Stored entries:
--
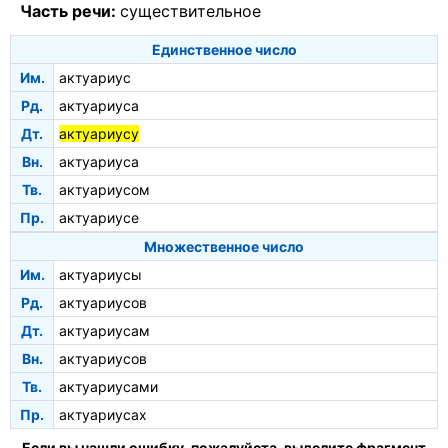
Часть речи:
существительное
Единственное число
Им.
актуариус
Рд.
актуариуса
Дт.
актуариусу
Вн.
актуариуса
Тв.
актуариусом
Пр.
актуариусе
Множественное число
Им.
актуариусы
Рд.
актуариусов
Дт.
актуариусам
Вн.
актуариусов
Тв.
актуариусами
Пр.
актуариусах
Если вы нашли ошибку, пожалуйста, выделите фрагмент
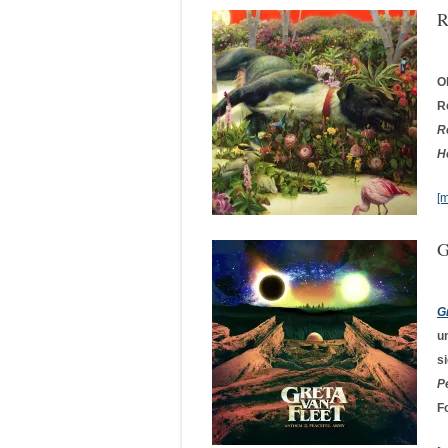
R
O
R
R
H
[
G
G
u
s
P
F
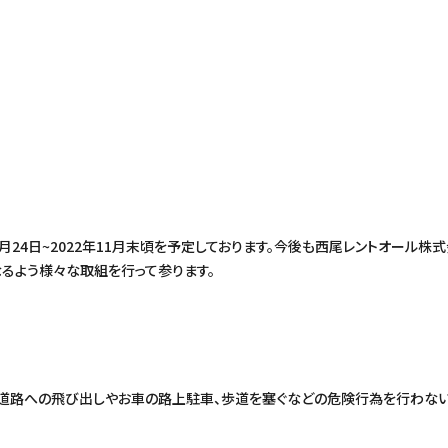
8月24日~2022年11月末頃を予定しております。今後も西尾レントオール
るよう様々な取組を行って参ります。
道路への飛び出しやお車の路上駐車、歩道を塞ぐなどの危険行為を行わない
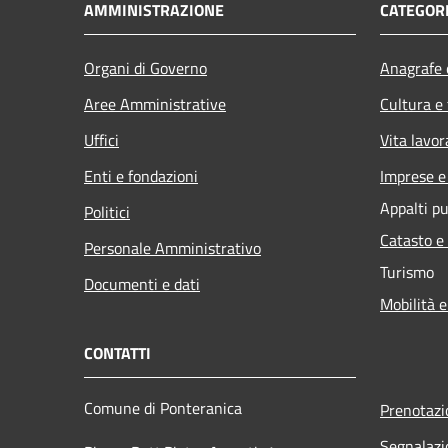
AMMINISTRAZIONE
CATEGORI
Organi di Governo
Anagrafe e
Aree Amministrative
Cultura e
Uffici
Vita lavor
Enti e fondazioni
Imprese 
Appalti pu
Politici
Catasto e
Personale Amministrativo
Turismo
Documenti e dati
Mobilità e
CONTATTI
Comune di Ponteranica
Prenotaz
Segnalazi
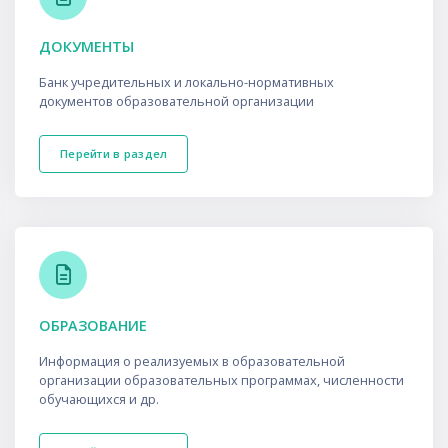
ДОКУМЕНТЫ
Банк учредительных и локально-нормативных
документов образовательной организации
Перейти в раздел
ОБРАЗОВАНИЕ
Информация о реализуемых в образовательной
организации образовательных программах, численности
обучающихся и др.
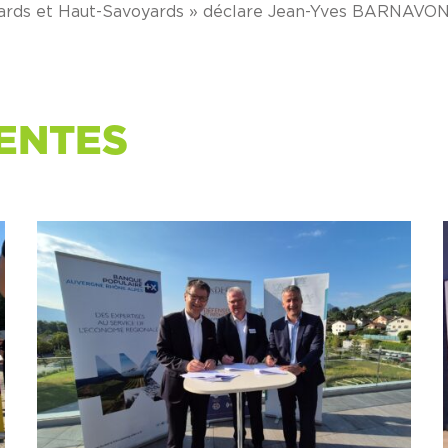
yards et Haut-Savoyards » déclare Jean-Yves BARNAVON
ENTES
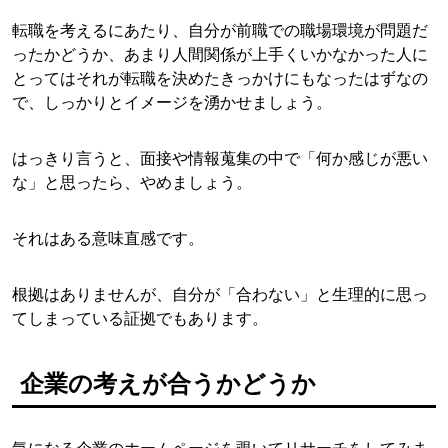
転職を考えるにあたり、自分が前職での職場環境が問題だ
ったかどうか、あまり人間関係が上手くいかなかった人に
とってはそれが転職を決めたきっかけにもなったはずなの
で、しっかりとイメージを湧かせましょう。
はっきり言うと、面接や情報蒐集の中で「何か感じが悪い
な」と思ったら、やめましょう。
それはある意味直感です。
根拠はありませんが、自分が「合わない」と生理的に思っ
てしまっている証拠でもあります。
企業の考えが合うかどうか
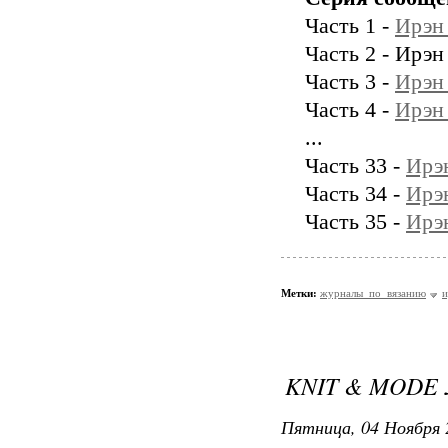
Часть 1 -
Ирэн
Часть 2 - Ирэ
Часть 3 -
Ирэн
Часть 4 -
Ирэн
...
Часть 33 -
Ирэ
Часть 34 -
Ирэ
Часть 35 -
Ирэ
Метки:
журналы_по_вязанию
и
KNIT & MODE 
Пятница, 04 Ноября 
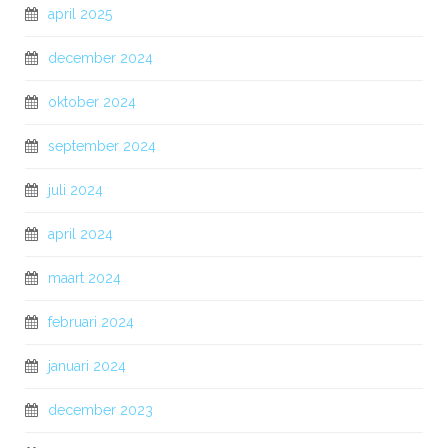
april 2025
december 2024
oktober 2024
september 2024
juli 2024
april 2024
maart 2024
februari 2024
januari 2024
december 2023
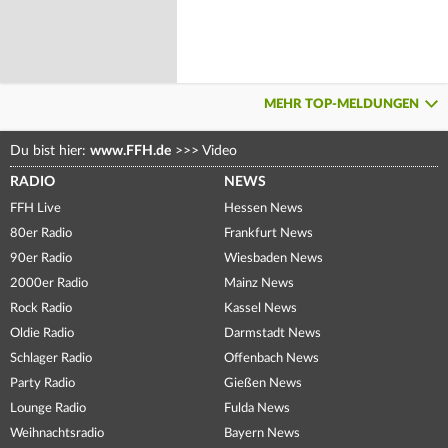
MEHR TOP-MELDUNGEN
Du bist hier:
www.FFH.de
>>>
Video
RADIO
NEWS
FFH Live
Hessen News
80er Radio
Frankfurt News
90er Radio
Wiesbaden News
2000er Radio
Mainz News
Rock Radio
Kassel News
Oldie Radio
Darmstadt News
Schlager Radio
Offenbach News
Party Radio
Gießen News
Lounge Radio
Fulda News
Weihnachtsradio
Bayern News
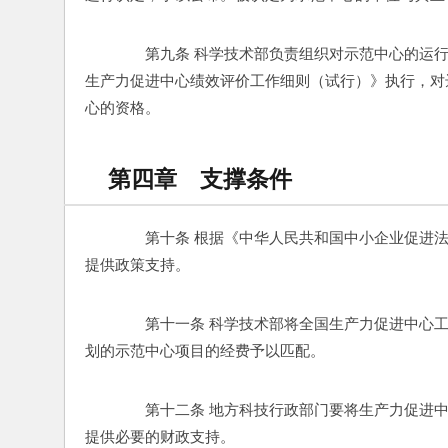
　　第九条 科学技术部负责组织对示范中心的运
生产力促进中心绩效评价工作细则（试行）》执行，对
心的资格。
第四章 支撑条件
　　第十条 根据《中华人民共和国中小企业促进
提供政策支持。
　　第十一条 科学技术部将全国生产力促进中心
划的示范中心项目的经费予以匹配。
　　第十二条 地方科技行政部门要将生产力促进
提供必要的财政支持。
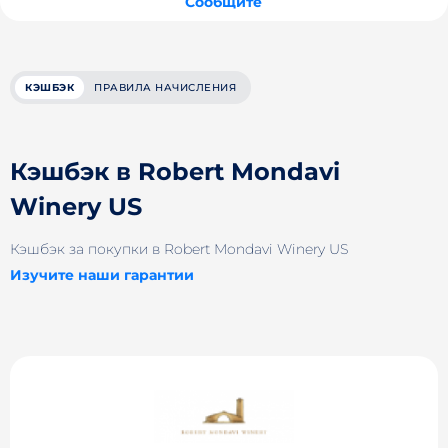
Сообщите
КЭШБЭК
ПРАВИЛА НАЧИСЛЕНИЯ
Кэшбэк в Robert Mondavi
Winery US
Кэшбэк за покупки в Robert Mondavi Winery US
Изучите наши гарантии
--
* _Work task_
Say how many lines of the entries above include the string "Mondavi", giving the number and nothing else.

* _Response area_
2